Social network analysis is a popular research area these days thanks to the rapid growth of networks like Facebook, Google+, and Twitter. Data for subsets of these networks is readily available, e.g. here, for researchers to analyze and discover interesting properties. Sometimes, these datasets are anonymized to protect the privacy of users while preserving the structure of the network; for example, instead of nodes being labelled with names, they are often replaced with a random ID. An interesting question that arises is whether this is secure, that is, can an attacker extract information from data anonymized in this way? Several years ago, it was shown that individuals could be identified from the anonymized Netflix Prize dataset, so this question is important for the research community to consider. In this paper, it is shown that an active attacker can quite easily defeat the naive random ID anonymization.

Let $G$ be the anonymized network with $n$ nodes that an attacker has access to. In this context, an active attacker is someone who has "user-level access" to the network prior to the creation of the anonymized dataset. For example, if $G$ is the anonymized Facebook network, an attacker can create accounts and friend people arbitrarily before $G$ is created such that those nodes and edges will be reflected in $G$. The resulting attack is quite simple. Let $H = \{ x_1, x_2, \ldots, x_k \}$ be the set of "fake" nodes created by the attacker and $W = \{ w_1, w_2, \ldots, w_b \}$ be the set of existing nodes that the attacker wants to compromise (in particular, learn about edges between $w_i$ and $w_j$). It is shown that with just $k = \Theta( \log{n} )$ attacker nodes, you can, with high probability, perform an attack efficiently on $b = \Theta( \log^2{n} )$ of the "real" nodes in the network. The attack is based on generating $H$ in such a way that it can easily be recovered from $G$ and connecting $H$ to $W$ so that each node in $W$ can be uniquely identified.

There are a few properties of $H$ that need to be guaranteed. There cannot be another induced subgraph in $G$ which is isomorphic to $H$, so that we can identify $H$, and there must be an efficient algorithm to find $H$ within $G$. To generate $H$, first include the edges $(x_i, x_{i+1})$ for $i = 1, 2, \ldots, k-1$ and then include every other edge with probability $1/2$. Then each $w_j$ is connected to a small, unique subset of nodes in $H$ so that we can recover all of the $w_j$'s once we find $H$. Furthermore, each $x_i$ has edges added randomly to nodes in $G - H$ until it reaches degree $\Delta_i = O(\log{n})$. Based on the structure of $H$ and the degrees, we can now recover it from $G$ using a search over short walks in $G$. Starting from each node, consider it as a potential $x_1$ and then, if that passes the degree requirements, consider all of its neighbors as potential $x_2$'s. For each neighbor that passes the degree requirements and the internal structure constraints of $H$, continue the walk, and repeat this until a walk with $k$ nodes is found. Through some delicate analysis, the authors show that, with high probability, there will be a unique walk that satisfies all the constraints (corresponding to $H$ itself) and that the search tree will have size $O(n^{1+\epsilon})$ so the algorithm is tractable on large datasets.
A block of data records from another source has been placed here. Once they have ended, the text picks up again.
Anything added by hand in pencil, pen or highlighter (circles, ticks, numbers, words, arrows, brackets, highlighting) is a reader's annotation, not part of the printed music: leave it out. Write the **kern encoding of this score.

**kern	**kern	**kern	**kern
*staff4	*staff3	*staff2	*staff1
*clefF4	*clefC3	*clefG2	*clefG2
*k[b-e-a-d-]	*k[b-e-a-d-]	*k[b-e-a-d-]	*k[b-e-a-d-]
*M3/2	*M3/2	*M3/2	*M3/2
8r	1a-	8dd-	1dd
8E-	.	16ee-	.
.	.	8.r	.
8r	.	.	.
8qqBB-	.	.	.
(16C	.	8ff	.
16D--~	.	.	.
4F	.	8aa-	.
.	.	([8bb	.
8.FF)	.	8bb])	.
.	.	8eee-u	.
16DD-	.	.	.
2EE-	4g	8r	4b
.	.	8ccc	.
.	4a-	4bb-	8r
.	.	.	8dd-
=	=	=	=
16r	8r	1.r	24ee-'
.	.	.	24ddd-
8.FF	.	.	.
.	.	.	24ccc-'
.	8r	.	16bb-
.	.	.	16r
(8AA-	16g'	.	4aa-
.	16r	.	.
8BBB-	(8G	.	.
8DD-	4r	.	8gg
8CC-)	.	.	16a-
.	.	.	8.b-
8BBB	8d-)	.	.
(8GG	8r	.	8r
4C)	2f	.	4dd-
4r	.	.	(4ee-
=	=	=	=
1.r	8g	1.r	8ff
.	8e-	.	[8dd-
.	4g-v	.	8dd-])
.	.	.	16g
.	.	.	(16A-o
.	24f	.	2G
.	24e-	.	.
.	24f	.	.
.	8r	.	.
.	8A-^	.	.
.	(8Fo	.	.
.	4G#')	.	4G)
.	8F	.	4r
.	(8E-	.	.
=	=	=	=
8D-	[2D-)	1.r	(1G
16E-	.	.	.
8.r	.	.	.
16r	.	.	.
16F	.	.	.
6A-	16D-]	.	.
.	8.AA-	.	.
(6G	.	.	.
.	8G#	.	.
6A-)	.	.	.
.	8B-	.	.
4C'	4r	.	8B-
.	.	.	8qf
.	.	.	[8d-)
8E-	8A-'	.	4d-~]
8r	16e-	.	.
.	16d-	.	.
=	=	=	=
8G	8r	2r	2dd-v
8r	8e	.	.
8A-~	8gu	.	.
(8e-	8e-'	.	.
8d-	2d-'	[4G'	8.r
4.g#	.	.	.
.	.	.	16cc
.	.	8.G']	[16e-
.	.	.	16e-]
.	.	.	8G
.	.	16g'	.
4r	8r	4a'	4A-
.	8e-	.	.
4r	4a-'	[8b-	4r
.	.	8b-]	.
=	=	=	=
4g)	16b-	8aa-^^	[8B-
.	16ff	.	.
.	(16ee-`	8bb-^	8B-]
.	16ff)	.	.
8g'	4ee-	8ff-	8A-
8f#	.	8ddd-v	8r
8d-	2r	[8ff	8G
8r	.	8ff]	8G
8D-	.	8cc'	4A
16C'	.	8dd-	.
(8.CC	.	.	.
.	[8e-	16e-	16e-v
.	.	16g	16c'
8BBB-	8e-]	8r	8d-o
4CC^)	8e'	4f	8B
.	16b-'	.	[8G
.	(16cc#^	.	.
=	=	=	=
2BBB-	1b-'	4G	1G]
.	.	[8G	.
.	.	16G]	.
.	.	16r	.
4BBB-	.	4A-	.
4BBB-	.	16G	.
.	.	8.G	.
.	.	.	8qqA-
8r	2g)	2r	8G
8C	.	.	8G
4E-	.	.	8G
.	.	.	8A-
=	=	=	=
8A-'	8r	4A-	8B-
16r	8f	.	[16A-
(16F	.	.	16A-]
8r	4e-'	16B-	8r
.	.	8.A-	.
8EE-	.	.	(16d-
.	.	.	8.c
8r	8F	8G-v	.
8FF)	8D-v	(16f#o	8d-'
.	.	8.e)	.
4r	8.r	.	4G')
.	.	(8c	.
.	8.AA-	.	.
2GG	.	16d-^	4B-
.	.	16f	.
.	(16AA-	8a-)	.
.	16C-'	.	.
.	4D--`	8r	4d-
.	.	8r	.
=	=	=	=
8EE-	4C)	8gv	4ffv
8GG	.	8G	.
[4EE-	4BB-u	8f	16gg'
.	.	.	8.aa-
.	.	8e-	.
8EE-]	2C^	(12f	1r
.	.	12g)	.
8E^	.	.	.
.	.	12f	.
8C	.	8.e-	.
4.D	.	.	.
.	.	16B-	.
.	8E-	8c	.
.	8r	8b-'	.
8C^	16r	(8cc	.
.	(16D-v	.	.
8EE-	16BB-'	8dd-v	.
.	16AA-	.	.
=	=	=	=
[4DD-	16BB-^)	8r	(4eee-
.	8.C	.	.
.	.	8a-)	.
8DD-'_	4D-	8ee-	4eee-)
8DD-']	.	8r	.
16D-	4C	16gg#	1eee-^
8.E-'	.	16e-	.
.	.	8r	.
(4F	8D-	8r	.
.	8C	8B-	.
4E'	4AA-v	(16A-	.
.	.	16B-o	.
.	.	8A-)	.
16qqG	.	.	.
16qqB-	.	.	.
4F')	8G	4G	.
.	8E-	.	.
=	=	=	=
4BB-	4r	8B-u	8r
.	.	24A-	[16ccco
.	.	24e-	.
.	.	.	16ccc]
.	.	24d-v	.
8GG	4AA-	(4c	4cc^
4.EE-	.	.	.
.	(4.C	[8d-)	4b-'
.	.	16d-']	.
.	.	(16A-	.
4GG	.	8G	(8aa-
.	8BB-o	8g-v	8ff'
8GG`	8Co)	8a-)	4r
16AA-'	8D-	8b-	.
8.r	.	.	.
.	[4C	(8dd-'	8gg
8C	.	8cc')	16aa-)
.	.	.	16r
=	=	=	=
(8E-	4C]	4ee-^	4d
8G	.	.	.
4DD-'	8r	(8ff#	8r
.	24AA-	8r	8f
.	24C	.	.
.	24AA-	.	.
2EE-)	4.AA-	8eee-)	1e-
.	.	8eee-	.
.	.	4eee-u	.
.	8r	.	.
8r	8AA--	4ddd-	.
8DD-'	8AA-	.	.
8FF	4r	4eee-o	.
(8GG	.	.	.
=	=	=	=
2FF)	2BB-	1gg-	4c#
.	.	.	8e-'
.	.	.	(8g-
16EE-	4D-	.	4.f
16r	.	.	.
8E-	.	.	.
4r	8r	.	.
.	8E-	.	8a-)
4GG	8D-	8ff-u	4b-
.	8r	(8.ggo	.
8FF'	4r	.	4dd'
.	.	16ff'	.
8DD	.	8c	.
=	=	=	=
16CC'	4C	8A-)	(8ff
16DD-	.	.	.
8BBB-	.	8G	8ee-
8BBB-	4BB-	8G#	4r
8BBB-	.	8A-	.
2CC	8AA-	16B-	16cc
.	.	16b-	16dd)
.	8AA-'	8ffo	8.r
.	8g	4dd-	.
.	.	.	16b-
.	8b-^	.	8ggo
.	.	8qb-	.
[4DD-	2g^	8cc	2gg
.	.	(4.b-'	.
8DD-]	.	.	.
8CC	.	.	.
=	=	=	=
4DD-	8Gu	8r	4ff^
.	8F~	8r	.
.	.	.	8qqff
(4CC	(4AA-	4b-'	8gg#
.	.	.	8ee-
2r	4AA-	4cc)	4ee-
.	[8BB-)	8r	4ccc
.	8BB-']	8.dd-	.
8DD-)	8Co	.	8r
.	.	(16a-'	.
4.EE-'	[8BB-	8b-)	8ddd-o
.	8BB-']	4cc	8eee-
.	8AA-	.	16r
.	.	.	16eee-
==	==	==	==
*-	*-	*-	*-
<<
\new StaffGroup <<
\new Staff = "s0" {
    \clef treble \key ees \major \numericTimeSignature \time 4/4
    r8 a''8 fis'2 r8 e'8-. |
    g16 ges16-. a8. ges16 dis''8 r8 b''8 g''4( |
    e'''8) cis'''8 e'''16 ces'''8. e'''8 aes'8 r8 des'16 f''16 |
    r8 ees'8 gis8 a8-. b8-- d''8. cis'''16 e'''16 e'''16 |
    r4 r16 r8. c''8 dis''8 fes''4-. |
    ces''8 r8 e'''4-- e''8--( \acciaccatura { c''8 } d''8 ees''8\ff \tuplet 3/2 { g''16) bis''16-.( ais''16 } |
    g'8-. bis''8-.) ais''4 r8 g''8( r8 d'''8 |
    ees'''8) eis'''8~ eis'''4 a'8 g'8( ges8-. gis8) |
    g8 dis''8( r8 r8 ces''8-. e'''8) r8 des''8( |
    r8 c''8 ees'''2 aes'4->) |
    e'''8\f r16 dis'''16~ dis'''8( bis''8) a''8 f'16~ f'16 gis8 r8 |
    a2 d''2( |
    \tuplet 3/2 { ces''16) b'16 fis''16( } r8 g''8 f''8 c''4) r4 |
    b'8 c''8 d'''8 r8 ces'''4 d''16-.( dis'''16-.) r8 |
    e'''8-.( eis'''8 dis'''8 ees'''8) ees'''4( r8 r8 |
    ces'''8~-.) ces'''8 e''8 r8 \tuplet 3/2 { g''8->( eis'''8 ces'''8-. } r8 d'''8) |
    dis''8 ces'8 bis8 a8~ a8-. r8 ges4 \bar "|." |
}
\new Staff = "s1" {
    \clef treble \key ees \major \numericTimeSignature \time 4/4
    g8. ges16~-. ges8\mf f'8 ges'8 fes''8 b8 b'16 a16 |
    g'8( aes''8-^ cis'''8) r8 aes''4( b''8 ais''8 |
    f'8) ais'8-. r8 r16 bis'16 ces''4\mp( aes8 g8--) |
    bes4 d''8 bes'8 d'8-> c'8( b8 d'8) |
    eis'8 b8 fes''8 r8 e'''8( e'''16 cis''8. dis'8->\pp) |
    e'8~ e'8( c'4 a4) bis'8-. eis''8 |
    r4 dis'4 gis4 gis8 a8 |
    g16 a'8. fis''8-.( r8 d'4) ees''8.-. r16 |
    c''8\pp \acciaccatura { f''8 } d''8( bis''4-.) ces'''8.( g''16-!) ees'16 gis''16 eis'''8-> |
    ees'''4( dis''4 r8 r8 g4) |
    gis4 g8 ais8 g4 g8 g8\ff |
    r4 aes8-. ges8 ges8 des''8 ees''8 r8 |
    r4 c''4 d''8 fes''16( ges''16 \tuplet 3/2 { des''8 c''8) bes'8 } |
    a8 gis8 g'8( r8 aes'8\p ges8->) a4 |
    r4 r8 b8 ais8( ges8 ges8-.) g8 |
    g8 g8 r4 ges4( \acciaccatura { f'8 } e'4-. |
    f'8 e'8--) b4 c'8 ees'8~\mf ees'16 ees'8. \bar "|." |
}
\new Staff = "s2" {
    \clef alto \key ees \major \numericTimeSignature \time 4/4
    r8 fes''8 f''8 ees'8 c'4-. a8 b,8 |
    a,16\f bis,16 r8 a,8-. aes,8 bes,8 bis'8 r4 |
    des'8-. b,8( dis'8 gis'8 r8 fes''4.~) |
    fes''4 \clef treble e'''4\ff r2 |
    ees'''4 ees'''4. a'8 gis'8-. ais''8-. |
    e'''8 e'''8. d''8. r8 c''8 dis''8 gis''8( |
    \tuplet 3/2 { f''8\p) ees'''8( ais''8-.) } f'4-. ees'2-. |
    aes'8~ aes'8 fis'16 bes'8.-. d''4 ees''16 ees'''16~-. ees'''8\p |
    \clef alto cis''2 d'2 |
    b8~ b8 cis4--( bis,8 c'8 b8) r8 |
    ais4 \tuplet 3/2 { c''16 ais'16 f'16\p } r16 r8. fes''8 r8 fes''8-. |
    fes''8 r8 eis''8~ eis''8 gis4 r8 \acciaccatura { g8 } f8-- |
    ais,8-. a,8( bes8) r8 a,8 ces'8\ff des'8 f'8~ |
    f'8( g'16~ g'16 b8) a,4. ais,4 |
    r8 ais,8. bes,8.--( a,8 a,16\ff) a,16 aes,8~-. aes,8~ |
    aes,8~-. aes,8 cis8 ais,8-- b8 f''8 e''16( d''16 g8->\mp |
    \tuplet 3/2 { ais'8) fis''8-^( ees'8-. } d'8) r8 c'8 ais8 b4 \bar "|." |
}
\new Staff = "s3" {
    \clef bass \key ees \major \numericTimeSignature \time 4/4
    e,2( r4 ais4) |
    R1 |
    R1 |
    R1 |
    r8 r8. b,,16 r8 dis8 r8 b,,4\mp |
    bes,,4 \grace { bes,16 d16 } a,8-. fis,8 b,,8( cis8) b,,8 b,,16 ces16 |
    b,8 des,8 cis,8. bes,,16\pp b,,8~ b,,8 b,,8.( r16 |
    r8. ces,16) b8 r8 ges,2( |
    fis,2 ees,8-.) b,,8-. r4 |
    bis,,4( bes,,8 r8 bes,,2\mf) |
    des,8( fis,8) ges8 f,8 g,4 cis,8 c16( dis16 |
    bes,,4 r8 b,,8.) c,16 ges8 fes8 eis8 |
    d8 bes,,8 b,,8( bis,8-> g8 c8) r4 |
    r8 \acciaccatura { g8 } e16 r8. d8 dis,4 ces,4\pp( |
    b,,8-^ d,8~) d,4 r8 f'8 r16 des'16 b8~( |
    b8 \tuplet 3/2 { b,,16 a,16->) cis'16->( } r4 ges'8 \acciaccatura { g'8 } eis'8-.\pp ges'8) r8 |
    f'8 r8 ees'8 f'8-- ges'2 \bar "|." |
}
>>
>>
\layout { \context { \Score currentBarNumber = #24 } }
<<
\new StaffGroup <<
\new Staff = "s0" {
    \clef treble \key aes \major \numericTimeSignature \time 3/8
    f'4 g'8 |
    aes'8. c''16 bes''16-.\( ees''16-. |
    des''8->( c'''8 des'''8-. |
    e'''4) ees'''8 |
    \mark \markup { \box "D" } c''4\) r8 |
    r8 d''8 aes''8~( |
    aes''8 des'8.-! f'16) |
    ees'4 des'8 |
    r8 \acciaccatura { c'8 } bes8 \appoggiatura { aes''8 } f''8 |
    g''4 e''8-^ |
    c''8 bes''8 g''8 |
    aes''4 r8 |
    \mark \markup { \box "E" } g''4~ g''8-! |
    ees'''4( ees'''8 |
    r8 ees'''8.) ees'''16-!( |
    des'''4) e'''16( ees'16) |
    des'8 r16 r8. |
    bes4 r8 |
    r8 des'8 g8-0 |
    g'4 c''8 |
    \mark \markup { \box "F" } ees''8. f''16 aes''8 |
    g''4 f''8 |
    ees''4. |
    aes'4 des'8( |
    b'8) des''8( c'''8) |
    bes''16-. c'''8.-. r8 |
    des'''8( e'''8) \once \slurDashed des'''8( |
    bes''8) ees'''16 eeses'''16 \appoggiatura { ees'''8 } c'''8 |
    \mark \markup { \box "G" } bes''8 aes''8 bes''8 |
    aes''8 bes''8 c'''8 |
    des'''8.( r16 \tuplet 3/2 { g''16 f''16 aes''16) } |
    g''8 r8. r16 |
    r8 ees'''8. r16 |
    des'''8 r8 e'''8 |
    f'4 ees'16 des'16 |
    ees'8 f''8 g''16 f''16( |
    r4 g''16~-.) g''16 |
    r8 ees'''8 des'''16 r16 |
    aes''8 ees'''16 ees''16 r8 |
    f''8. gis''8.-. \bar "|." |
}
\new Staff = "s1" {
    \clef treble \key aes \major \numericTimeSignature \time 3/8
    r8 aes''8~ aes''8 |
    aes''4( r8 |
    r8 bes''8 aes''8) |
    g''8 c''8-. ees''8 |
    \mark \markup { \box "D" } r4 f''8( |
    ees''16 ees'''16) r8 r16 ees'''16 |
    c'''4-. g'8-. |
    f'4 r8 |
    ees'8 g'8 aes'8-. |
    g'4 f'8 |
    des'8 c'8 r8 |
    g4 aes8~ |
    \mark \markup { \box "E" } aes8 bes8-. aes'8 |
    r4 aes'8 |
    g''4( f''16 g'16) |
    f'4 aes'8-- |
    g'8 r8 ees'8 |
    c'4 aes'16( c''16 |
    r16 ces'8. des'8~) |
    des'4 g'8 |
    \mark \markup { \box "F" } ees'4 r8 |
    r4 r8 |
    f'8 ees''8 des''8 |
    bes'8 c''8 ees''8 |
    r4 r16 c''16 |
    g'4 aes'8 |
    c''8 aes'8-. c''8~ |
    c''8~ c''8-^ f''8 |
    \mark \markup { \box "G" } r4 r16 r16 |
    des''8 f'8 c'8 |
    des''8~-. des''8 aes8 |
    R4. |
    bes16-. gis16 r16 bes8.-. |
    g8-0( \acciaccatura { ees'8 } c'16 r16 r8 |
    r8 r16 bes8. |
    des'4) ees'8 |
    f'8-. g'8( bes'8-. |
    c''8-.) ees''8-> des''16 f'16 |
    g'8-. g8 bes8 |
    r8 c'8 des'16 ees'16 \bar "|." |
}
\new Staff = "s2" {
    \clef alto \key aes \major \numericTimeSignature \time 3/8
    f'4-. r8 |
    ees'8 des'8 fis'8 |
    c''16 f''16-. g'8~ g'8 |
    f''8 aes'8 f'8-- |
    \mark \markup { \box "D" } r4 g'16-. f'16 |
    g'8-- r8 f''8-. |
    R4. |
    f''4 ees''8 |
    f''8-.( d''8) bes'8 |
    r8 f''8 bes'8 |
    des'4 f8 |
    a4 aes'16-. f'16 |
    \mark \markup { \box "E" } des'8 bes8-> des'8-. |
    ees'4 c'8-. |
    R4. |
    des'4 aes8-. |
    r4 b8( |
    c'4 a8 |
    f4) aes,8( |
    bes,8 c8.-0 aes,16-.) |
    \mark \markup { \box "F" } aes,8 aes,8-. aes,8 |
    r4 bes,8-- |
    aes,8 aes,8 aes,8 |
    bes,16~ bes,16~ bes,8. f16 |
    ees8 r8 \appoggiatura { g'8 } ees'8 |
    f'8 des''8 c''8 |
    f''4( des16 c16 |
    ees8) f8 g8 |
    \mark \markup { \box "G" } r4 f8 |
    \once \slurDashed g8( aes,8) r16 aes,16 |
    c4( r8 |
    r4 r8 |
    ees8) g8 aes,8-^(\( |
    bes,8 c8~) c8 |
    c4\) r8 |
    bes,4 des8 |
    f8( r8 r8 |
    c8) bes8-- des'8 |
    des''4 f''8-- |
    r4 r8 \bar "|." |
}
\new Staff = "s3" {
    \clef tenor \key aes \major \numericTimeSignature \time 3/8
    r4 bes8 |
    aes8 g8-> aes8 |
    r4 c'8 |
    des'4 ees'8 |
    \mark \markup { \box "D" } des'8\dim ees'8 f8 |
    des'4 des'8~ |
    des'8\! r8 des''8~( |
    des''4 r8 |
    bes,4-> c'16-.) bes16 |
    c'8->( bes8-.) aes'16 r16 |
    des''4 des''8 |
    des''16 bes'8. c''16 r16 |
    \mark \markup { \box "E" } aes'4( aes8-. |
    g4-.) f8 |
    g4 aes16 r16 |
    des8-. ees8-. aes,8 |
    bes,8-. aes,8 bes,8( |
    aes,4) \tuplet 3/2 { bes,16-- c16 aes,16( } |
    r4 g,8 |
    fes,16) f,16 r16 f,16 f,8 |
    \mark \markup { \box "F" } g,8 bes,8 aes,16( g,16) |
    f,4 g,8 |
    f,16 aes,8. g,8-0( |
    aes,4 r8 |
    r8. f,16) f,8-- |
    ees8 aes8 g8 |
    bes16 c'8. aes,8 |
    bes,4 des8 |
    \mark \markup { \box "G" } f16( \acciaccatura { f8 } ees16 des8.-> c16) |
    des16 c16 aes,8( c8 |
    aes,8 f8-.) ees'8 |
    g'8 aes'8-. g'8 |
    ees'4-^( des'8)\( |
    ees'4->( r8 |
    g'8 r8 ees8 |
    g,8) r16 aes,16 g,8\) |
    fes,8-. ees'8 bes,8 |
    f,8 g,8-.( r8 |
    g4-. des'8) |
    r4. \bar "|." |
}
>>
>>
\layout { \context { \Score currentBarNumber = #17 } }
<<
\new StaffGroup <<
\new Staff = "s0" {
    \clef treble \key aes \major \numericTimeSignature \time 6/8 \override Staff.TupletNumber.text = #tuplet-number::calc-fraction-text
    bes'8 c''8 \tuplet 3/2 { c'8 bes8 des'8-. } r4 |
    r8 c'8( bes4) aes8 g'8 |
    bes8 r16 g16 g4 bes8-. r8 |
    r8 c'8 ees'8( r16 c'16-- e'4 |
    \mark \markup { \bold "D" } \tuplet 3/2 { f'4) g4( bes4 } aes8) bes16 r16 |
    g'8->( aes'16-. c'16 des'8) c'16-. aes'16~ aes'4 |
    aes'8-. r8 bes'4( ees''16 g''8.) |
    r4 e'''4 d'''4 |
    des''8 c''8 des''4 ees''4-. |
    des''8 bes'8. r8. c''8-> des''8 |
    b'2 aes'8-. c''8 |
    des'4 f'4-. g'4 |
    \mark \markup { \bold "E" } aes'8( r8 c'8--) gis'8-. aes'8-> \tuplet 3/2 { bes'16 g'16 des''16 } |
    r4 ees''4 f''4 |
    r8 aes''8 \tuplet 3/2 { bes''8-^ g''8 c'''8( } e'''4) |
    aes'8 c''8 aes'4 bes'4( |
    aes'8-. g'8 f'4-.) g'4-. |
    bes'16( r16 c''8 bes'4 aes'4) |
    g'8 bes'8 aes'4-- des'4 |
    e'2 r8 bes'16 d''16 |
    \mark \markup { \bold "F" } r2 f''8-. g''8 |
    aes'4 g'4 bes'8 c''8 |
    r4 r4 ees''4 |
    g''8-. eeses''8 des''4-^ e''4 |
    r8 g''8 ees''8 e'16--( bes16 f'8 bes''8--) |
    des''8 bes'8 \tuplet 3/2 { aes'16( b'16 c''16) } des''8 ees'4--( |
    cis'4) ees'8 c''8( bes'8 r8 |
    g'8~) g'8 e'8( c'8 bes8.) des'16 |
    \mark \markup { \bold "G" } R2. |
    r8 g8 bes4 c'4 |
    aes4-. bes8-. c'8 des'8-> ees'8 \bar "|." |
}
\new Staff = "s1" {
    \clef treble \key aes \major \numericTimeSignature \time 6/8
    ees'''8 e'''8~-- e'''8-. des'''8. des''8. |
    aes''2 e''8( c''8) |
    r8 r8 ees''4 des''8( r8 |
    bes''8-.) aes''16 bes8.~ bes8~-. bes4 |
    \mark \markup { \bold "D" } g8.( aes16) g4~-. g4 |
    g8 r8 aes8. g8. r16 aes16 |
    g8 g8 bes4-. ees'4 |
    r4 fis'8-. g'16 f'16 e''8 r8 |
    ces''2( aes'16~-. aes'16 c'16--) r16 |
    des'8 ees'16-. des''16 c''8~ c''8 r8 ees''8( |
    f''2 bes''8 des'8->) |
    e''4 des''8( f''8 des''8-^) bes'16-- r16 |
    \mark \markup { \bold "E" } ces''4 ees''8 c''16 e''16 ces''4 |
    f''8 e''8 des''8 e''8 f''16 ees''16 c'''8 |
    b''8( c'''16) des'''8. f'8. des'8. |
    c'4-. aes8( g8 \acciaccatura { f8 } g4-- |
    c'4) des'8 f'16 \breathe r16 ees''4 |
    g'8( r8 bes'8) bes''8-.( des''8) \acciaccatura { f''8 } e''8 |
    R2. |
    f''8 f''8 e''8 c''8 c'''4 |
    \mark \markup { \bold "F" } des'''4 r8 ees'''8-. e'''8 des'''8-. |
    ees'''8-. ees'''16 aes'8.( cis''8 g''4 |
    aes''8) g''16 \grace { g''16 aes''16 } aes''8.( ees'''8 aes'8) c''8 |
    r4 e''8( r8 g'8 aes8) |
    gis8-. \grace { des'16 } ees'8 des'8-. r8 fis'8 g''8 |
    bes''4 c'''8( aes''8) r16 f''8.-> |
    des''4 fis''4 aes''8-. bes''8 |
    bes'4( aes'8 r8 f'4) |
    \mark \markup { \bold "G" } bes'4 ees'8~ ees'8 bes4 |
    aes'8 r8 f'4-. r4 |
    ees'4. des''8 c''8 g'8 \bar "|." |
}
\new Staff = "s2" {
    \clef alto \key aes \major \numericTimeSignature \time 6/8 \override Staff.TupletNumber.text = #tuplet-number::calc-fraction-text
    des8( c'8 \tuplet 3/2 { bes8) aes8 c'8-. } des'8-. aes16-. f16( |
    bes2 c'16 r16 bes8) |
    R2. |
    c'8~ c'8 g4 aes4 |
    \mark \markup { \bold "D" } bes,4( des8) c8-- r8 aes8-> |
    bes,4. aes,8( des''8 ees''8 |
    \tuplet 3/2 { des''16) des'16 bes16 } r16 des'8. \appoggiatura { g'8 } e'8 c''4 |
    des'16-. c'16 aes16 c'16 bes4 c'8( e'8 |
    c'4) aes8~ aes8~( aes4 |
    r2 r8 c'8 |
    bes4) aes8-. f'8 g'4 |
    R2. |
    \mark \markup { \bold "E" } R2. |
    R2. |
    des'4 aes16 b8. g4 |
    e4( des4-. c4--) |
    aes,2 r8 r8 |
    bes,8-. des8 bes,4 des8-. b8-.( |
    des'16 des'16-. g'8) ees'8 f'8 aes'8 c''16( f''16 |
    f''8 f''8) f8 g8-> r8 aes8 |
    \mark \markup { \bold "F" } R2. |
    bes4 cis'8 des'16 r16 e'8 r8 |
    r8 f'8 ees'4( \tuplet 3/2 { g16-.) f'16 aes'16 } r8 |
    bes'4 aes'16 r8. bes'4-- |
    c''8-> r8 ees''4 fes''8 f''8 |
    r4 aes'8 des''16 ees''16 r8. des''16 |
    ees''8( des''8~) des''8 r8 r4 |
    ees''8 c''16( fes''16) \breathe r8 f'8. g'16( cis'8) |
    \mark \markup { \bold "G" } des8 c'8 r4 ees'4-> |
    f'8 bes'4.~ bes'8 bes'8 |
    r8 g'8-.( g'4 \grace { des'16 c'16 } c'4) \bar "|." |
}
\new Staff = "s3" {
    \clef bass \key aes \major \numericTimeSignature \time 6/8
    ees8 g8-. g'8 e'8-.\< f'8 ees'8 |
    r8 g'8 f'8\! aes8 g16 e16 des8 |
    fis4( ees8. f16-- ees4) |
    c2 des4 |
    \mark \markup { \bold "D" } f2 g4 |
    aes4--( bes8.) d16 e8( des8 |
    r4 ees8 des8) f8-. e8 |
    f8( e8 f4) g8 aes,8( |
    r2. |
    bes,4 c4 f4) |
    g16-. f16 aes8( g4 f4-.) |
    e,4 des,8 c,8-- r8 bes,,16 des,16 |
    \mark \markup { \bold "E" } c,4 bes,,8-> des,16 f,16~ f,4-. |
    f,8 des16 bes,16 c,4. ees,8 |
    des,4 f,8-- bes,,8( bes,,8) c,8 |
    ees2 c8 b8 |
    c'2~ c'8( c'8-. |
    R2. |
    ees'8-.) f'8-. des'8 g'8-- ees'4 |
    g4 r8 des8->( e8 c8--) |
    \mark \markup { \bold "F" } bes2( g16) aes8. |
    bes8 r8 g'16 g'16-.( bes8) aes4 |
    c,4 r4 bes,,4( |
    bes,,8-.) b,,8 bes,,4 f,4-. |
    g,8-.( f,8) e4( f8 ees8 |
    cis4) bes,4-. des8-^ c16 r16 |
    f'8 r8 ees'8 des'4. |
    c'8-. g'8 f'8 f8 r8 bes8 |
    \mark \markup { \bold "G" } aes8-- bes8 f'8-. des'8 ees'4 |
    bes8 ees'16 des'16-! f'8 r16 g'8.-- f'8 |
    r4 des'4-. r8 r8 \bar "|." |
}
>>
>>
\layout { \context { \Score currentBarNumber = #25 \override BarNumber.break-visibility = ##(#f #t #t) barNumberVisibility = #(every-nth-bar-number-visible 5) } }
The paper describes experiments run on a LiveJournal dataset with over 4 million nodes and 70 million edges. With just $k = 7$ attacker nodes, they are able to successfully recover $H$ with roughly 90% probability, and it only goes up as $k$ increases. This means that it is simple to perform such attacks in practice and, perhaps more importantly, that the attacks have a sufficiently small effect in the network to avoid detection. The end result of the work is captured quite nicely by a quote from the paper, highlighting the observation that simple anonymization is not enough: "true safeguarding of privacy requires mathematical rigor, beginning with a clear description of what it means to compromise privacy, what are the computational and behavioral capabilities of the adversary, and to what information does it have access."